Two Years In: What We Got Right & Wrong About COVID’s Impact on the Travel Space
When the COVID-19 pandemic struck the globe in early 2020, travel experts cast their predictions for the uncertain future of their industry. Some of these were off the mark—with air travel recovering to a better degree than many had predicted—yet others proved to be spot-on.
International Travel will rebound, but it will take time – Right
The pandemic’s immediate impact on international travel was severe, with global restrictions causing traveling to plummet to 90% lower than pre-COVID levels. However, there were clear signs of improvement after many countries re-opened their doors to international visitors, with international travel levels rising to roughly 55% lower than pre-COVID levels. The situation has further improved over time and is now almost 40% lower than pre-COVID levels.

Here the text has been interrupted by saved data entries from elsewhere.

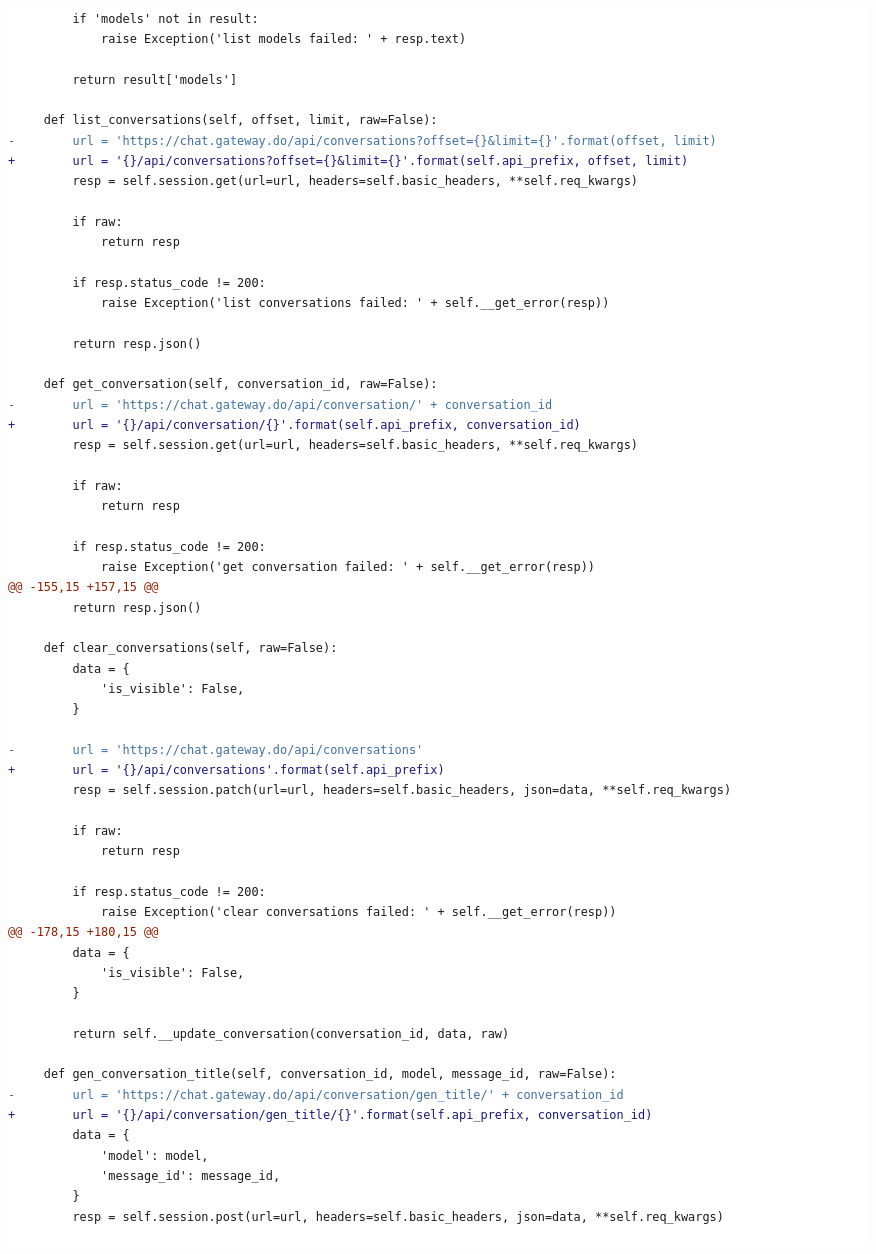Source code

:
 ```diff
         if 'models' not in result:
             raise Exception('list models failed: ' + resp.text)
 
         return result['models']
 
     def list_conversations(self, offset, limit, raw=False):
-        url = 'https://chat.gateway.do/api/conversations?offset={}&limit={}'.format(offset, limit)
+        url = '{}/api/conversations?offset={}&limit={}'.format(self.api_prefix, offset, limit)
         resp = self.session.get(url=url, headers=self.basic_headers, **self.req_kwargs)
 
         if raw:
             return resp
 
         if resp.status_code != 200:
             raise Exception('list conversations failed: ' + self.__get_error(resp))
 
         return resp.json()
 
     def get_conversation(self, conversation_id, raw=False):
-        url = 'https://chat.gateway.do/api/conversation/' + conversation_id
+        url = '{}/api/conversation/{}'.format(self.api_prefix, conversation_id)
         resp = self.session.get(url=url, headers=self.basic_headers, **self.req_kwargs)
 
         if raw:
             return resp
 
         if resp.status_code != 200:
             raise Exception('get conversation failed: ' + self.__get_error(resp))
@@ -155,15 +157,15 @@
         return resp.json()
 
     def clear_conversations(self, raw=False):
         data = {
             'is_visible': False,
         }
 
-        url = 'https://chat.gateway.do/api/conversations'
+        url = '{}/api/conversations'.format(self.api_prefix)
         resp = self.session.patch(url=url, headers=self.basic_headers, json=data, **self.req_kwargs)
 
         if raw:
             return resp
 
         if resp.status_code != 200:
             raise Exception('clear conversations failed: ' + self.__get_error(resp))
@@ -178,15 +180,15 @@
         data = {
             'is_visible': False,
         }
 
         return self.__update_conversation(conversation_id, data, raw)
 
     def gen_conversation_title(self, conversation_id, model, message_id, raw=False):
-        url = 'https://chat.gateway.do/api/conversation/gen_title/' + conversation_id
+        url = '{}/api/conversation/gen_title/{}'.format(self.api_prefix, conversation_id)
         data = {
             'model': model,
             'message_id': message_id,
         }
         resp = self.session.post(url=url, headers=self.basic_headers, json=data, **self.req_kwargs)
 
```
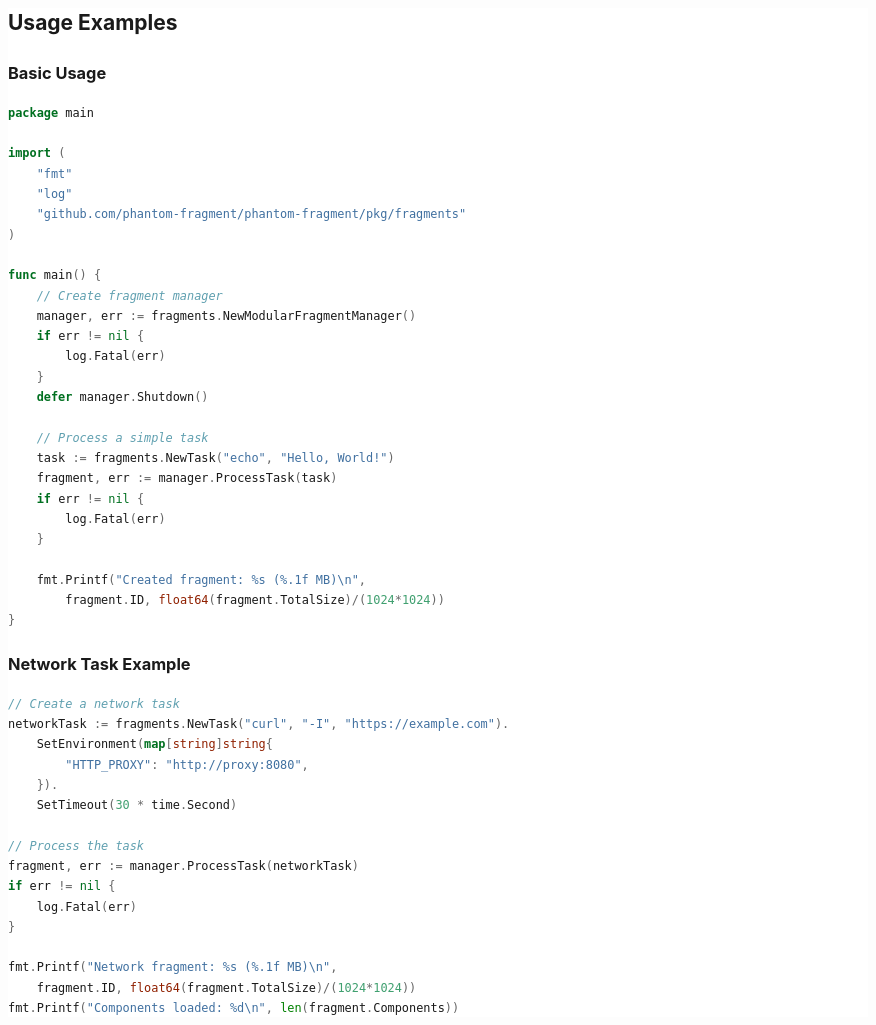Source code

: ## Usage Examples

### Basic Usage

```go
package main

import (
    "fmt"
    "log"
    "github.com/phantom-fragment/phantom-fragment/pkg/fragments"
)

func main() {
    // Create fragment manager
    manager, err := fragments.NewModularFragmentManager()
    if err != nil {
        log.Fatal(err)
    }
    defer manager.Shutdown()
    
    // Process a simple task
    task := fragments.NewTask("echo", "Hello, World!")
    fragment, err := manager.ProcessTask(task)
    if err != nil {
        log.Fatal(err)
    }
    
    fmt.Printf("Created fragment: %s (%.1f MB)\n", 
        fragment.ID, float64(fragment.TotalSize)/(1024*1024))
}
```

### Network Task Example

```go
// Create a network task
networkTask := fragments.NewTask("curl", "-I", "https://example.com").
    SetEnvironment(map[string]string{
        "HTTP_PROXY": "http://proxy:8080",
    }).
    SetTimeout(30 * time.Second)

// Process the task
fragment, err := manager.ProcessTask(networkTask)
if err != nil {
    log.Fatal(err)
}

fmt.Printf("Network fragment: %s (%.1f MB)\n", 
    fragment.ID, float64(fragment.TotalSize)/(1024*1024))
fmt.Printf("Components loaded: %d\n", len(fragment.Components))
```

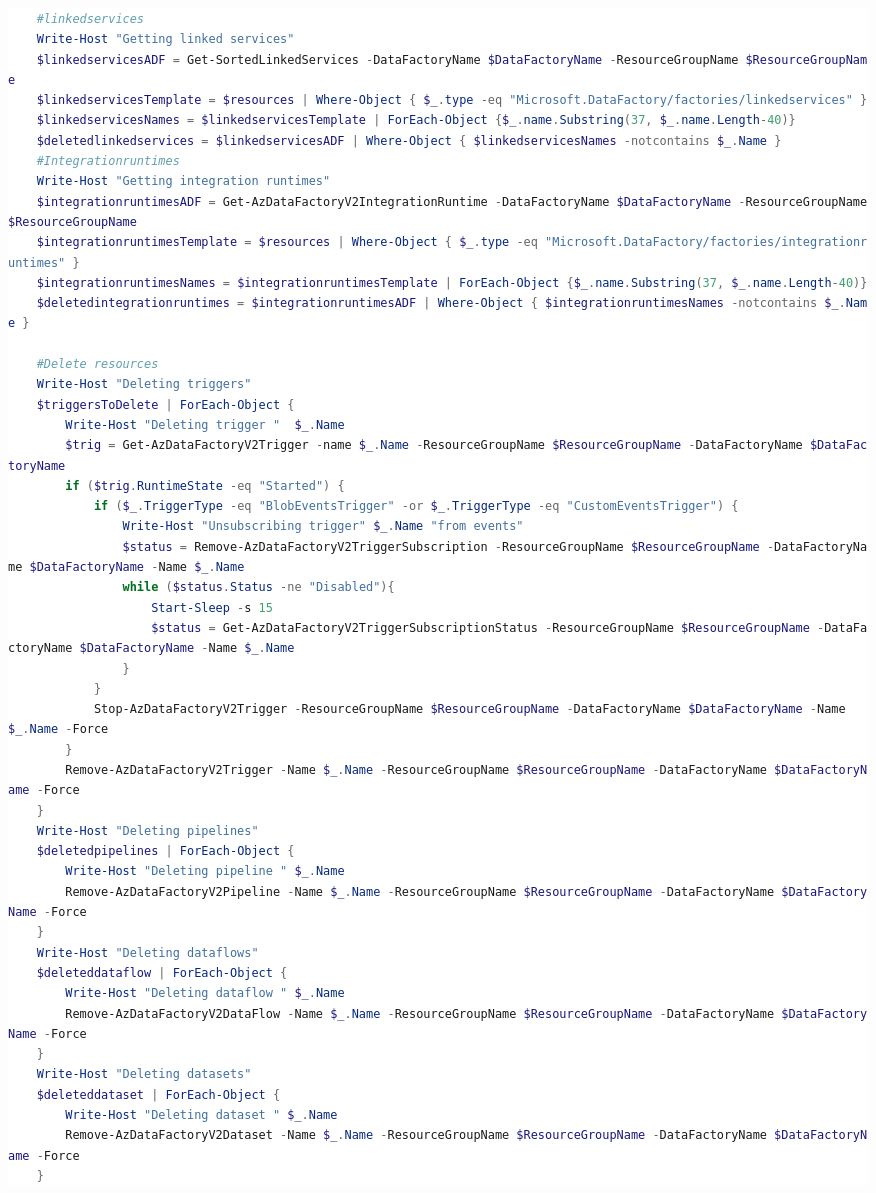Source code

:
 ```powershell
    #linkedservices
    Write-Host "Getting linked services"
    $linkedservicesADF = Get-SortedLinkedServices -DataFactoryName $DataFactoryName -ResourceGroupName $ResourceGroupName
    $linkedservicesTemplate = $resources | Where-Object { $_.type -eq "Microsoft.DataFactory/factories/linkedservices" }
    $linkedservicesNames = $linkedservicesTemplate | ForEach-Object {$_.name.Substring(37, $_.name.Length-40)}
    $deletedlinkedservices = $linkedservicesADF | Where-Object { $linkedservicesNames -notcontains $_.Name }
    #Integrationruntimes
    Write-Host "Getting integration runtimes"
    $integrationruntimesADF = Get-AzDataFactoryV2IntegrationRuntime -DataFactoryName $DataFactoryName -ResourceGroupName $ResourceGroupName
    $integrationruntimesTemplate = $resources | Where-Object { $_.type -eq "Microsoft.DataFactory/factories/integrationruntimes" }
    $integrationruntimesNames = $integrationruntimesTemplate | ForEach-Object {$_.name.Substring(37, $_.name.Length-40)}
    $deletedintegrationruntimes = $integrationruntimesADF | Where-Object { $integrationruntimesNames -notcontains $_.Name }

    #Delete resources
    Write-Host "Deleting triggers"
    $triggersToDelete | ForEach-Object { 
        Write-Host "Deleting trigger "  $_.Name
        $trig = Get-AzDataFactoryV2Trigger -name $_.Name -ResourceGroupName $ResourceGroupName -DataFactoryName $DataFactoryName
        if ($trig.RuntimeState -eq "Started") {
            if ($_.TriggerType -eq "BlobEventsTrigger" -or $_.TriggerType -eq "CustomEventsTrigger") {
                Write-Host "Unsubscribing trigger" $_.Name "from events"
                $status = Remove-AzDataFactoryV2TriggerSubscription -ResourceGroupName $ResourceGroupName -DataFactoryName $DataFactoryName -Name $_.Name
                while ($status.Status -ne "Disabled"){
                    Start-Sleep -s 15
                    $status = Get-AzDataFactoryV2TriggerSubscriptionStatus -ResourceGroupName $ResourceGroupName -DataFactoryName $DataFactoryName -Name $_.Name
                }
            }
            Stop-AzDataFactoryV2Trigger -ResourceGroupName $ResourceGroupName -DataFactoryName $DataFactoryName -Name $_.Name -Force 
        }
        Remove-AzDataFactoryV2Trigger -Name $_.Name -ResourceGroupName $ResourceGroupName -DataFactoryName $DataFactoryName -Force 
    }
    Write-Host "Deleting pipelines"
    $deletedpipelines | ForEach-Object { 
        Write-Host "Deleting pipeline " $_.Name
        Remove-AzDataFactoryV2Pipeline -Name $_.Name -ResourceGroupName $ResourceGroupName -DataFactoryName $DataFactoryName -Force 
    }
    Write-Host "Deleting dataflows"
    $deleteddataflow | ForEach-Object { 
        Write-Host "Deleting dataflow " $_.Name
        Remove-AzDataFactoryV2DataFlow -Name $_.Name -ResourceGroupName $ResourceGroupName -DataFactoryName $DataFactoryName -Force 
    }
    Write-Host "Deleting datasets"
    $deleteddataset | ForEach-Object { 
        Write-Host "Deleting dataset " $_.Name
        Remove-AzDataFactoryV2Dataset -Name $_.Name -ResourceGroupName $ResourceGroupName -DataFactoryName $DataFactoryName -Force 
    }
```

Business travel might never recover – Wrong
The effects of pandemic-induced border closures on business travel were so sudden and so grave that there was widespread uncertainty over whether it would ever recover to pre-pandemic levels. After all, global business travel spending slumped by over a half during 2020, which would have been higher had it not been for the first few months before Coronavirus hit international travel. Nevertheless, the Global Business Travel Association (GBTA) released a report which forecasted a “full recovery” within four years, and as mentioned previously, business travel has already been accelerating since restrictions have been lifted.
When restrictions are eased, domestic travel will experience higher levels of growth – Right
Due to travelers being reluctant to return to the skies, many decided to take advantage of driving-distance holiday destinations. In January 2020, before news of COVID-19 emerged and planes were grounded, 7.9% of American trips were international. In May 2021, however, international trips had declined to 1.9% of all trips made by American travelers, reflecting their concerns about being exposed to the virus in enclosed spaces.
Increases in leisure travel will be short and modest in 2021 – Wrong
Despite the nervousness around exposure to the virus, there was still much pent-up demand throughout 2020 and into 2021. As a result, leisure travel recovered much faster than anticipated in 2021, aided by the trend towards domestic leisure travel. In a July 2021 article, Business Insider went as far as declaring that “leisure demand has passed ‘complete recovery’.
Travelers will be required to show proof of COVID-immunization to travel, if a vaccine is developed – Right
The development of a vaccine to treat COVID-19 was completed at a record pace, leading governments worldwide, such as Canada, to impose vaccination requirements for those wishing to enter the country. This is now a well-established practice across most countries.
The Chinese will be the first to resume international traveling – Wrong
When this prediction was made in April 2020, the Chinese people had their movement restricted since before the Chinese New Year, on January 25th. Since this was much earlier than any other country, it was assumed that they would be able to enjoy travel freedom again earlier than any other country. As it turns out, there is still a ban on outbound group and package travel in China, unlike most other countries in the world.